Techniques for Indexing Low-Selectivity Columns in SQL Server

This method will probably produce some duplicates, but in the context of what we are testing, it makes no difference. (The technique for random selection is derived from one posted on Pete Freitag’s Web site and elsewhere.)

We should end up with a distribution where about 25% of the rows in the table have both “flags” set to 1. It’s possible to verify that with a query like this:

Select

     ( select count(*) from basetable ) as Total,

     ( select ( select count(*) from baseTable where validAddr = 1 )* 100.0

      / ( select count(*) from basetable ) ) as PercentValidAddr,

     ( select ( select count(*) from baseTable where getsMail = 1 )* 100.0

      / ( select count(*) from basetable ) ) as PercentGetsMail,

     ( select ( select count(*) from baseTable where getsMail = 1 AND validAddr = 1 )* 100.0

      / ( select count(*) from basetable ) ) as PercentBoth

We have enough rows, at 5 million, to hit the 50% / 50% / 25% almost exactly, just through probability.

Measure Baseline Query Performance

The first step in optimizing this is to get a baseline for the query. For this, I use the Display Execution Plan option in Management Studio and

set statistics io on

GO

select fname, lname from baseTable where validAddr = 1 and getsMail = 1

As expected, this results in a Clustered Index Scan, execution plan cost = 25.4, reads = 21561. The database is examining the entire table to fish out the 25% that match our criteria. It seems like there is some extra work going on here that ought not to be required, but it’s tricky to avoid that extra work.

Indexing

So what about a conventional index? We suspect it will not help, because it would not be selective enough, but it’s important to really test that assumption:

create nonclustered index IX_Flags on baseTable( validAddr, getsMail )

GO

select fname, lname from baseTable where validAddr = 1 and getsMail = 1

There’s no advantage here. SQL Server still scans the table, at the same cost; as we suspected, the index is not selective enough to be of any use, and we are asking for too many rows for it to be practical to look them up using an index.
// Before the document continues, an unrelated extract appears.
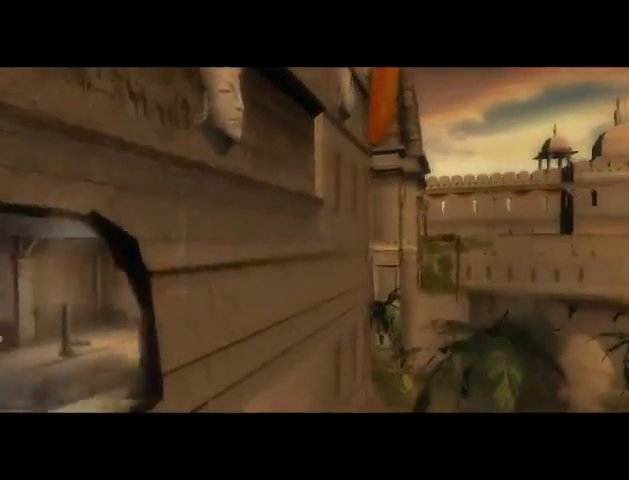
{"buttons": [], "left_stick": "center", "right_stick": "center", "events": []}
drop index baseTable.IX_Flags

Next, it may be possible to create a covering index instead, ordered such that all the data for the records we are interested in is located together in one range. There is a challenge that makes this a less attractive option: the index will be essentially as large as the table itself, so we’ve doubled, or nearly doubled, our storage requirement. Ordered correctly, such an index would group the records we care about together, but we would be storing all of them when we are actually interested in only 25%. If we use a covering index, ideally we’d want to index only a subset of the rows rather than all of them. But that’s not possible with a conventional index.